Future research should further consider additional SES timelines during development. For example, as previously noted, SES is more strongly related with childhood injury during early development, and smoking behaviour during adolescence (Chen et al., 2002). By extension, it is possible that the mediating effect of maternal mental health varies depending upon SES during different periods of development, such as infancy, early childhood, and adolescence. Considering multiple SES timelines during development could shed light on the mediating role of maternal mental health in these associations. Building on this, future research should consider additional developmental outcomes where the mediating role of maternal mental health in SES-outcome associations have not yet been considered, such as language and social-emotional domains (Guhn et al., 2020; Luo et al., 2022).
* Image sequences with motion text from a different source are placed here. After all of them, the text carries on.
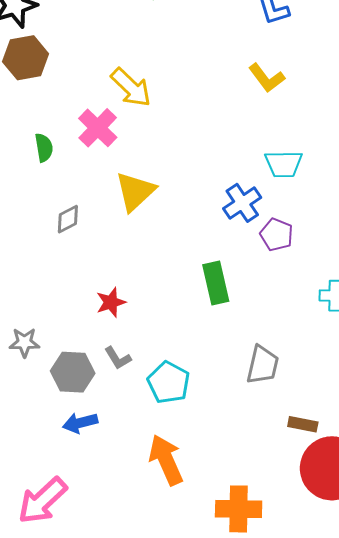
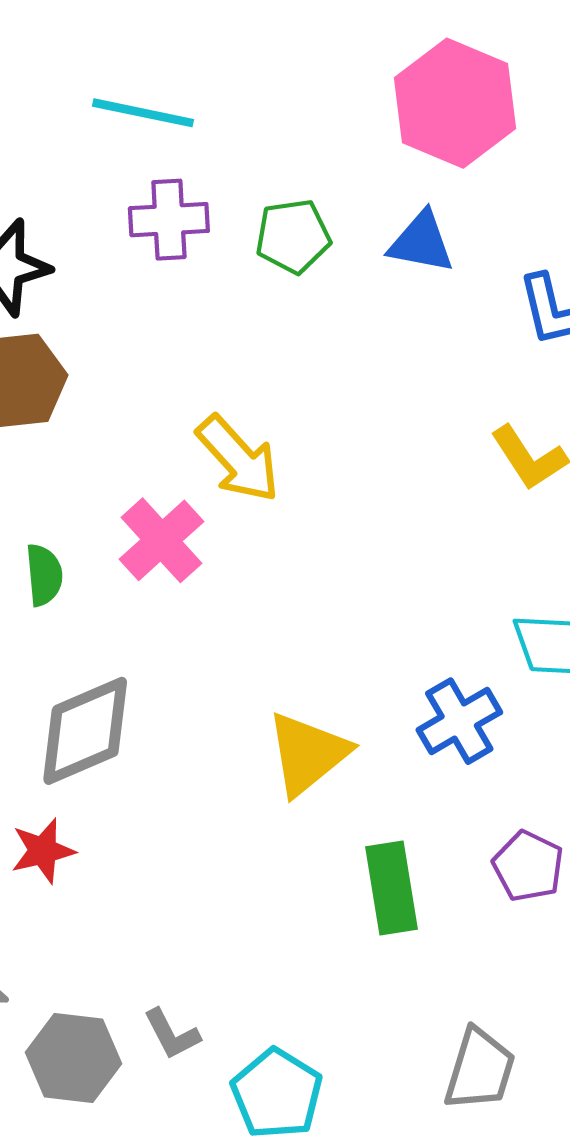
yellow triangle: (135, 191) -> (308, 754), moved
gray diamond: (68, 219) -> (85, 731), size x1.8
purple pentagon: (277, 235) -> (528, 866), moved
red star: (111, 302) -> (43, 851), moved

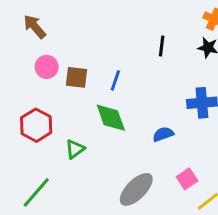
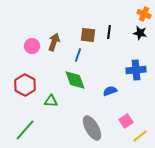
brown arrow: (35, 27) -> (54, 42), moved, turned 60
brown square: (76, 77) -> (88, 35), moved
green triangle: (75, 149) -> (51, 101), turned 40
gray ellipse: (136, 189) -> (92, 128), turned -75

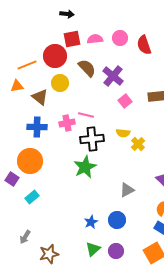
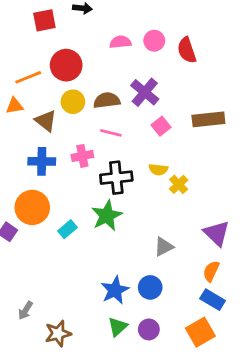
red square: (72, 39) -> (44, 20), moved
brown semicircle: (87, 68) -> (107, 100), moved, turned -54
pink line: (86, 115) -> (111, 133), moved
cyan rectangle: (32, 197) -> (67, 229), moved
blue star: (91, 222) -> (115, 290), size x1.5

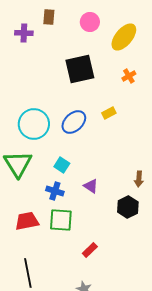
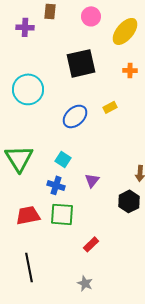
orange cross: (129, 76) -> (130, 70), turned 32
cyan circle: (34, 124) -> (28, 89), moved
purple triangle: (91, 186) -> (92, 180), turned 35

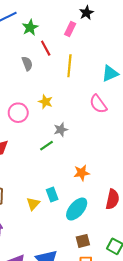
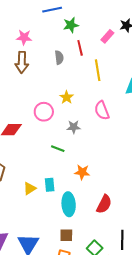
yellow line: (69, 66) -> (98, 70), turned -30
pink semicircle: (98, 104) -> (102, 110), moved
pink circle: (18, 113) -> (44, 112), moved
green line: (47, 146) -> (58, 149), moved, turned 40
cyan ellipse: (77, 209) -> (69, 204), turned -60

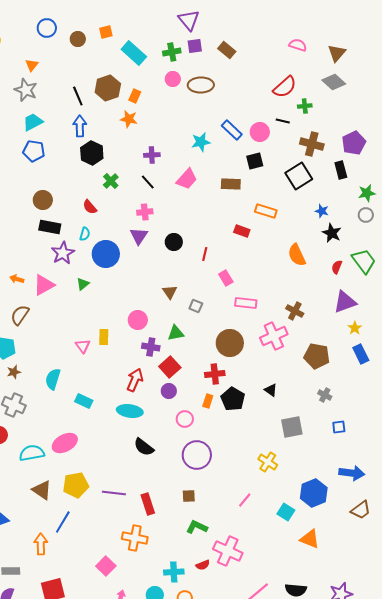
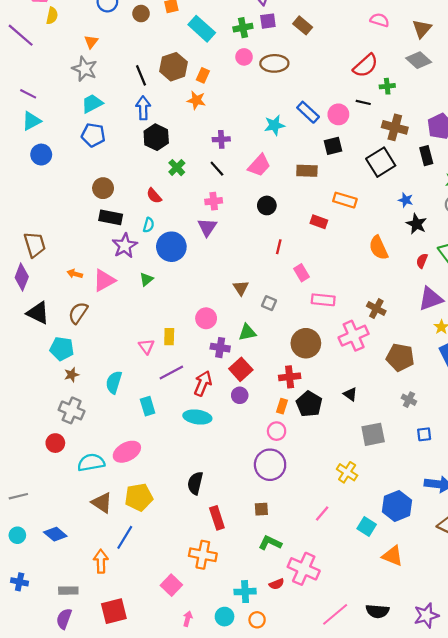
black circle: (174, 242) -> (267, 205), moved
cyan rectangle: (84, 401) -> (148, 406), turned 48
pink circle: (185, 419) -> (277, 431), moved
black semicircle: (144, 447) -> (195, 483), moved, turned 65
purple line: (114, 493) -> (171, 373), moved, turned -35

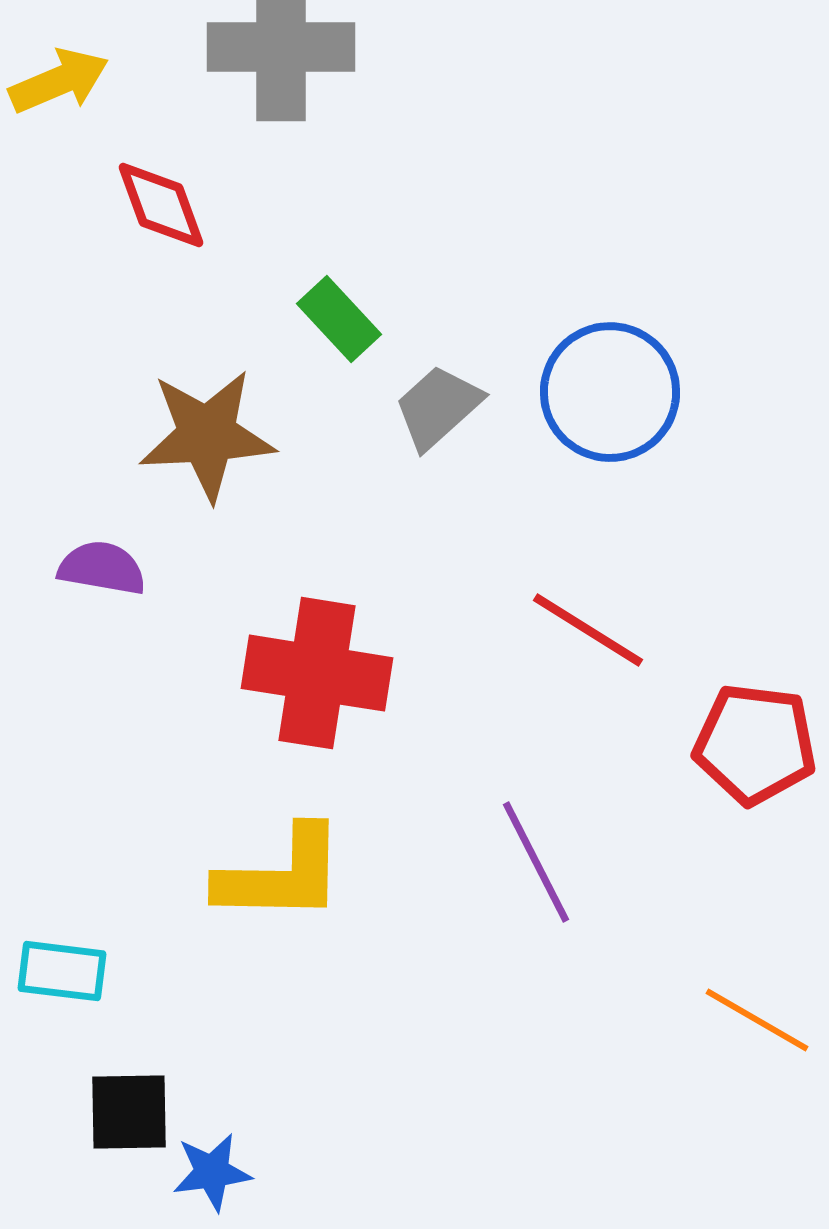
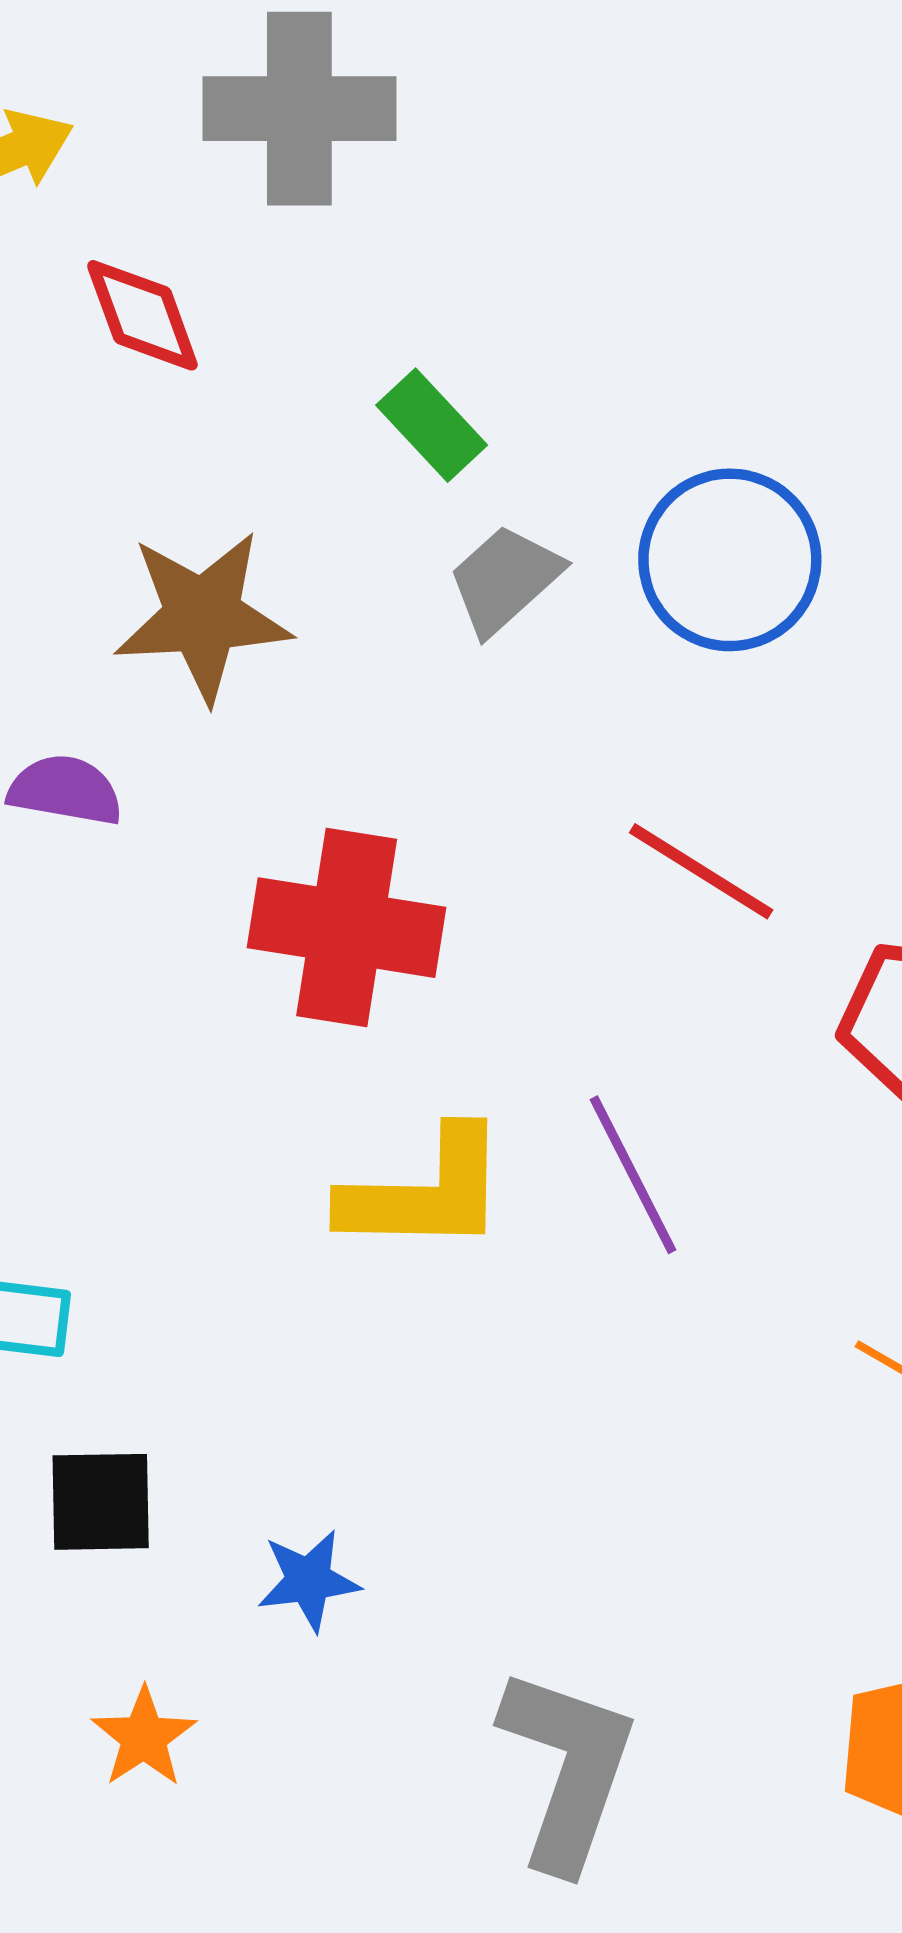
green rectangle: (339, 319) -> (432, 425), moved
yellow L-shape: (281, 875) -> (425, 1192), moved
blue star: (212, 1172) -> (309, 1580), moved

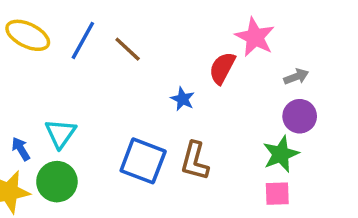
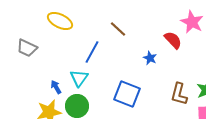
blue line: (83, 40) -> (92, 52), moved
red semicircle: (222, 68) -> (173, 40), turned 108
brown L-shape: (195, 161) -> (179, 94), moved

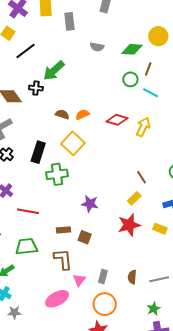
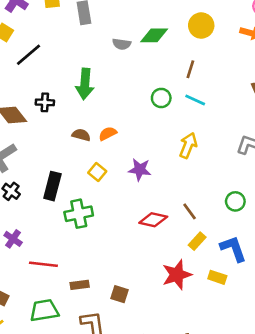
green diamond: (132, 49) -> (154, 35), moved
green arrow: (54, 71) -> (85, 84), moved, turned -40
green circle: (130, 79) -> (161, 98), moved
red diamond: (117, 120) -> (153, 220), moved
yellow square: (73, 143) -> (97, 172), size x0.6
yellow rectangle: (134, 198) -> (197, 241), moved
purple star: (90, 204) -> (140, 170), moved
brown rectangle: (64, 230) -> (80, 285), moved

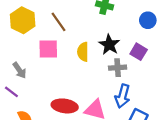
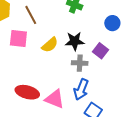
black star: (109, 45) -> (75, 41), turned 30
yellow semicircle: (83, 52) -> (50, 45), turned -138

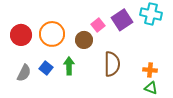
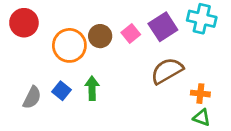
red circle: (21, 35) -> (24, 23), moved
brown circle: (84, 40) -> (100, 36), moved
brown semicircle: (112, 64) -> (167, 71), moved, turned -120

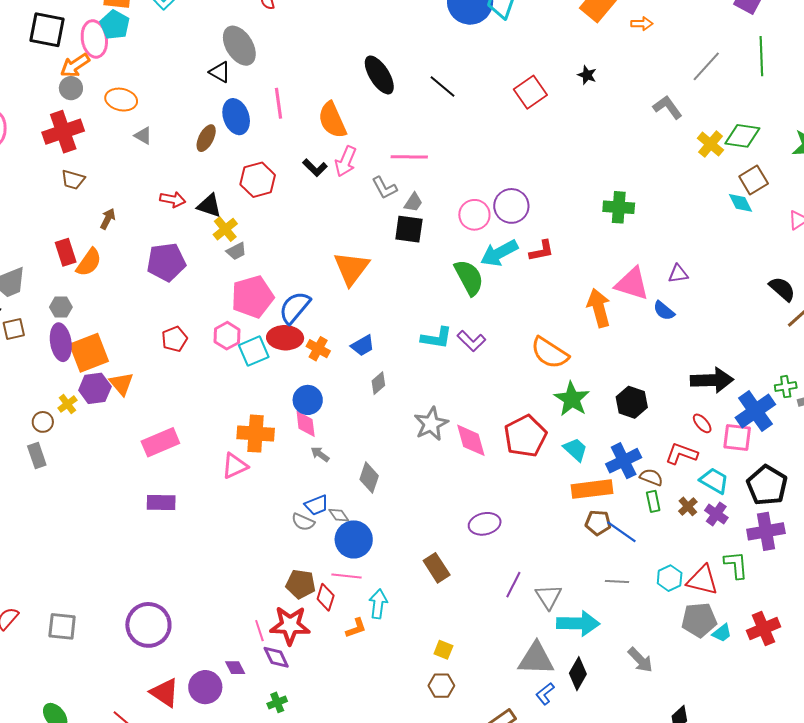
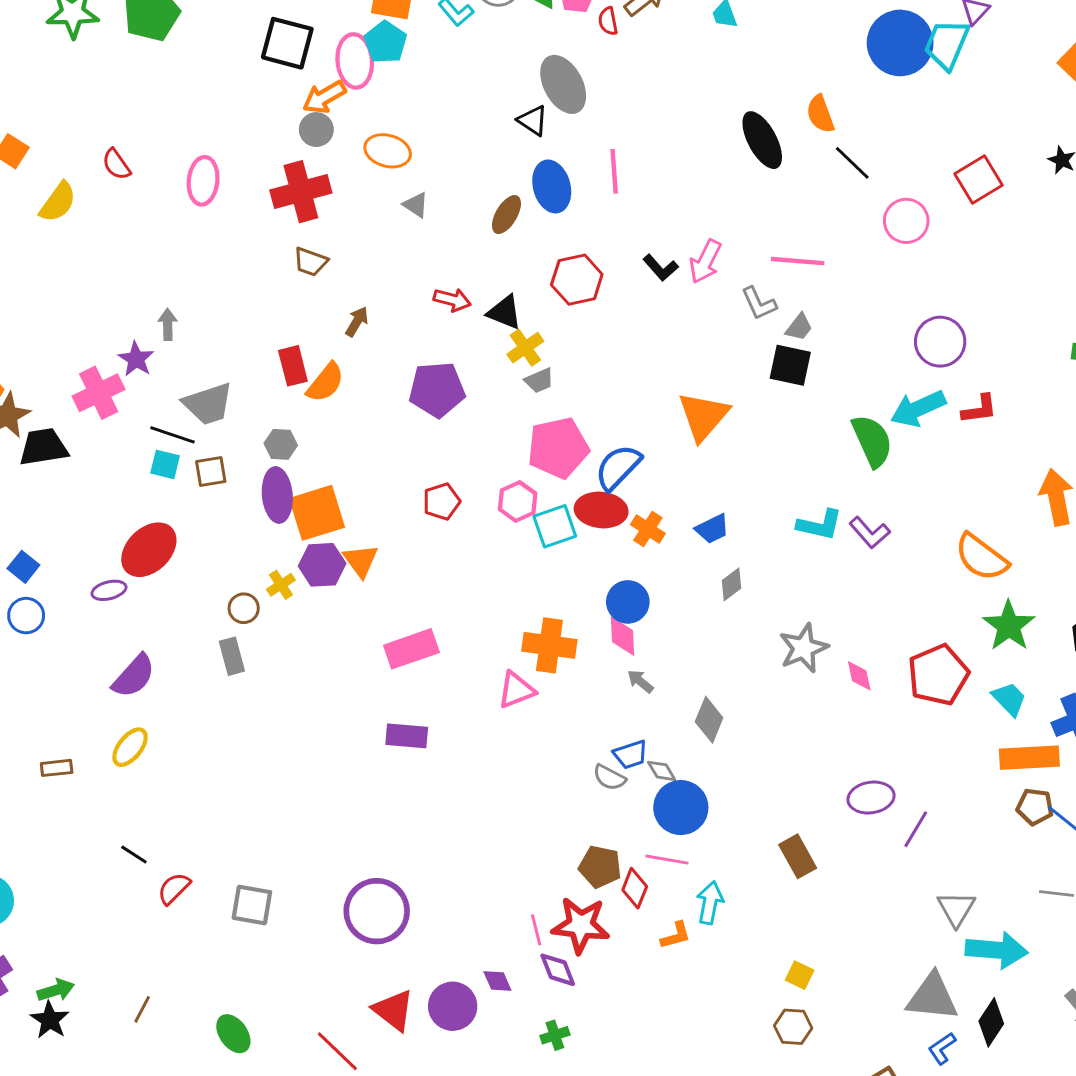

Clinical and Health Policy Implications

The findings of the current study have both clinical and health policy implications. For example, our findings call attention to the importance of maternal mental health during early childhood, chiefly within the first year of life. At present, and in line with British Government requirements, a clinical postnatal check is carried out with mother’s six to eight weeks following the birth of their child (British National Health Service Postnatal Review, 2022). This check includes a general discussion about mental health and well-being. We argue for an extension of the current guidelines, to include regular postnatal mental health checks during the first 12-months after a baby’s birth. In view of the role of maternal mental health on the SES-outcome associations, ensuring the mental well-being of mother’s during this critical period is paramount.

Conclusion

In conclusion, the current study demonstrates that SES has significant longitudinal associations with two domains of child development – mental health and cognitive ability. However, the association is different depending upon the domain. In both cases, maternal mental health mediates the association. The variability of the mediating role of maternal mental health indicates its role is transient and dependent upon the developmental outcome in question. We have emphasised the complexity of SES-outcome associations and add to the current body of literature calling for the consideration of factors in a child’s proximal environment that likely mediate this association, in hopes of identifying potential targets for intervention and prevention (Letourneau et al., 2013; Liu et al., 2020; Reiss et al., 2019).